NEWCASTLE University Medicine Malaysia (NUMed) will continue to position itself as among the most preferred tertiary medical related-course providers in the region.
Its chief executive officer and provost Prof Christopher Baldwin said NUMed’s campus at EduCity in Iskandar Puteri in Johor had grown organically, from 24 students in 2009 to 800 last year, with 100 teaching and 50 non-teaching staff.
“Out of 800 undergraduates doing medicine in our campus here, 685 are Malaysians and 115 foreign students comprising 26 nationalities, ’’ he told StarMetro in an interview.
The foreign students were from countries such as Australia, India, Indonesia, Maldives and Sri Lanka
He said NUMed Malaysia started offering degrees in medicine (MBBS) in 2009, followed by degrees in biomedical sciences (BMS) in 2013, and foundation study in 2015.
“We offer affordable British education in Malaysia and our campus in Iskandar Malaysia is well-positioned to attract students from the region, ’’ he added.
It cost RM95,000 a year to do a medical degree at NUMed Malaysia campus compared with RM160,000 per year for a similar course in the UK.
Prof Baldwin said Malaysia and the UK had a long history when it comes to education, with many Malaysians choosing UK universities to further their studies.
He said medical undergraduates would carry out their clinical programmes throughout their five-year medical course at public hospitals and health clinics in Johor, with the main clinical programmes in the last three years.

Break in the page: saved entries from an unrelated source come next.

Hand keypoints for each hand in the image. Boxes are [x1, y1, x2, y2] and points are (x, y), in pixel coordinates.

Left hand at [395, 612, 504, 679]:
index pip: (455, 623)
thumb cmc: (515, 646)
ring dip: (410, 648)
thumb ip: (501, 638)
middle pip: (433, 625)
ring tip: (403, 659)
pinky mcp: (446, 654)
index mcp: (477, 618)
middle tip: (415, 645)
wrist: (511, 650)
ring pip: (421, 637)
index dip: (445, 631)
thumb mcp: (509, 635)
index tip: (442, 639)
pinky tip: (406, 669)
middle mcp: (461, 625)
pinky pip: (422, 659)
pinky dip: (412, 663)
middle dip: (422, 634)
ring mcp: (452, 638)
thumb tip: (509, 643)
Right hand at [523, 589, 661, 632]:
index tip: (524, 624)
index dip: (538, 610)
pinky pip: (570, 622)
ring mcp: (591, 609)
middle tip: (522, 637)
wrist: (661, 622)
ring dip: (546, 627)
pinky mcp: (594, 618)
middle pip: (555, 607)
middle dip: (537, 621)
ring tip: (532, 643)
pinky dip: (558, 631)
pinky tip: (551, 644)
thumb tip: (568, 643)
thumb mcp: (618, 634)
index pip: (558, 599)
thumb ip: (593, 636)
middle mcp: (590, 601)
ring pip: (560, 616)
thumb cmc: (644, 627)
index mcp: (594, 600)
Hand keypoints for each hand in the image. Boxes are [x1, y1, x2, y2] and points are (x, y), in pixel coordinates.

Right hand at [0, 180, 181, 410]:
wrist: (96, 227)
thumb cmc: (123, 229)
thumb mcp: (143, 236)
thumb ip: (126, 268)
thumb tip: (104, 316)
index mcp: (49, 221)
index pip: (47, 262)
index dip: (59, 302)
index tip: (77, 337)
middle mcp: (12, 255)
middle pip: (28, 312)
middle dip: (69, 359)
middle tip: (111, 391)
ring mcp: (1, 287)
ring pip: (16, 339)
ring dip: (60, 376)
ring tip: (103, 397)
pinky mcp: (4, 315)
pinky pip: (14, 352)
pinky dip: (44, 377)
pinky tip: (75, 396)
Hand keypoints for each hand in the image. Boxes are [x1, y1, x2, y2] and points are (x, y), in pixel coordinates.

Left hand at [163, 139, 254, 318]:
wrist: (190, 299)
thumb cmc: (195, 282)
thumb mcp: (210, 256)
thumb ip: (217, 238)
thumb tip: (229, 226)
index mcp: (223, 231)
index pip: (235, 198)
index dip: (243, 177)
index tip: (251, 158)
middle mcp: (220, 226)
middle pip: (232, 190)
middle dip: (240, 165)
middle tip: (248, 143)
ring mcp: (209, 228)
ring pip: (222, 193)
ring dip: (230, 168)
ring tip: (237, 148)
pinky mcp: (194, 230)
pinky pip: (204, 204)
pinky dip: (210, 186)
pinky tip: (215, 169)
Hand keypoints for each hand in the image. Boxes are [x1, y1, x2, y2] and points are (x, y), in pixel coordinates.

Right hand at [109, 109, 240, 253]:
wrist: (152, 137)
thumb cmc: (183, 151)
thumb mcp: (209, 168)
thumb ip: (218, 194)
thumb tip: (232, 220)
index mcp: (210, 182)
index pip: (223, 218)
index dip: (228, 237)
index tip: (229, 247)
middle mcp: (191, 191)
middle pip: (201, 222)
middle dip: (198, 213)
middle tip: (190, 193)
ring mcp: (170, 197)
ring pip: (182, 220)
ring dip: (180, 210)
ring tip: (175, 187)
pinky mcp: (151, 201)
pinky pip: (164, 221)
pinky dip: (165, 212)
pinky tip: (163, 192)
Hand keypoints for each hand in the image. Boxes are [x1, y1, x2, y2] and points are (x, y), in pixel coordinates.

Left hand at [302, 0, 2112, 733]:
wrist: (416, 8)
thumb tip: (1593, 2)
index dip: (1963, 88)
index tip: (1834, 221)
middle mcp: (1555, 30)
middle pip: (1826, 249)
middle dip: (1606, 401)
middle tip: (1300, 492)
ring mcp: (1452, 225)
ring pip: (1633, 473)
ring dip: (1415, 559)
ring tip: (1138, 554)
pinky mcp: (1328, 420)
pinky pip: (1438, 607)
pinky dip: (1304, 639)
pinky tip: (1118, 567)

“It is good exposure for our undergraduates to experience the real-life situation in public hospitals and health clinics as these establishments offer different perspectives in the medicine world, ’’ said Prof Baldwin.
Presently, the undergraduates did their clinical programmes at seven public hospitals in the state: Sultanah Aminah Hospital Johor Baru; Sultan Ismail Hospital Johor Baru; Enche Hajah Besar Hospital in Kluang; Pontian Hospital; Kota Tinggi Hospital; Sultanah Nora Ismail Hospital Batu Pahat; and Permai Hospital in Tampoi, Johor Baru for psychiatry patients.
NUMed undergraduates also did their clinical programmes with non-governmental organisations offering after-care services for terminally-ill patients.
“We are looking at several more public hospitals and health clinics in the state and have sent our request to the relevant authorities for approval, ’’ Prof Baldwin said.
The main focus for the clinical programmes is at public hospitals as upon graduation, the graduates will do their housemanship there.
Prof Baldwin said the university planned to increase the number of undergraduates taking the MBBS course to 900 within the next four to five years, and 50 to 100 students for the biomedical science and foundation programmes respectively.
“We also want to reach out to primary schools to create awareness on medicine studies among pupils aged between nine and 11 years as we believe in starting them young, ’’ he said, adding the university also had plans to start post-graduate programmes in the future.